:: Your goal ::
Go to the line containing "docker-compose up -d" and return it and each line after it exactly, through the end of the data below, and nothing more.

:: Material provided ::
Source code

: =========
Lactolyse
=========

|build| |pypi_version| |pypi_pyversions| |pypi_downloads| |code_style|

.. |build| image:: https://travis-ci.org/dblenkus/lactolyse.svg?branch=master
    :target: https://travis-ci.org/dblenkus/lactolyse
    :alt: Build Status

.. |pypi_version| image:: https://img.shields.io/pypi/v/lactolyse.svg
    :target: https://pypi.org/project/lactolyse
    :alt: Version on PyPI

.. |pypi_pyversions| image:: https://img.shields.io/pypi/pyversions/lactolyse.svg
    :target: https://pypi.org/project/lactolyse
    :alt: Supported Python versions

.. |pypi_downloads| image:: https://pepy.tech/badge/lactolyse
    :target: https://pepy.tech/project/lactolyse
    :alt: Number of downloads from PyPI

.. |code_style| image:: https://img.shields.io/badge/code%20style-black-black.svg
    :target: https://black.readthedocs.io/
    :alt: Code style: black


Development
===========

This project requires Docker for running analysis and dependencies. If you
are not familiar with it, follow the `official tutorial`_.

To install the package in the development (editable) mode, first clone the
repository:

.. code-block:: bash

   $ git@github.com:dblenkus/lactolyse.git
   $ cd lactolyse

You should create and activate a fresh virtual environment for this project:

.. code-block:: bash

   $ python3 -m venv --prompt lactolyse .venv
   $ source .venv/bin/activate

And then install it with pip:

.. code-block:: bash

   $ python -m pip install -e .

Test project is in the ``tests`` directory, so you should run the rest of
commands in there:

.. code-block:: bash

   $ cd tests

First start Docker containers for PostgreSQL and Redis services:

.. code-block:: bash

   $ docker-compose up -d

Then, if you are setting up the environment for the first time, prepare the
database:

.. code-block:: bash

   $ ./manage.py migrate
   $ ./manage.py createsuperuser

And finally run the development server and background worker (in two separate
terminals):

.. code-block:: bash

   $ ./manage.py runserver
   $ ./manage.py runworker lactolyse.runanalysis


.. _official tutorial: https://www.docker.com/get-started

:: Exercise answer ::
   $ docker-compose up -d

Then, if you are setting up the environment for the first time, prepare the
database:

.. code-block:: bash

   $ ./manage.py migrate
   $ ./manage.py createsuperuser

And finally run the development server and background worker (in two separate
terminals):

.. code-block:: bash

   $ ./manage.py runserver
   $ ./manage.py runworker lactolyse.runanalysis


.. _official tutorial: https://www.docker.com/get-started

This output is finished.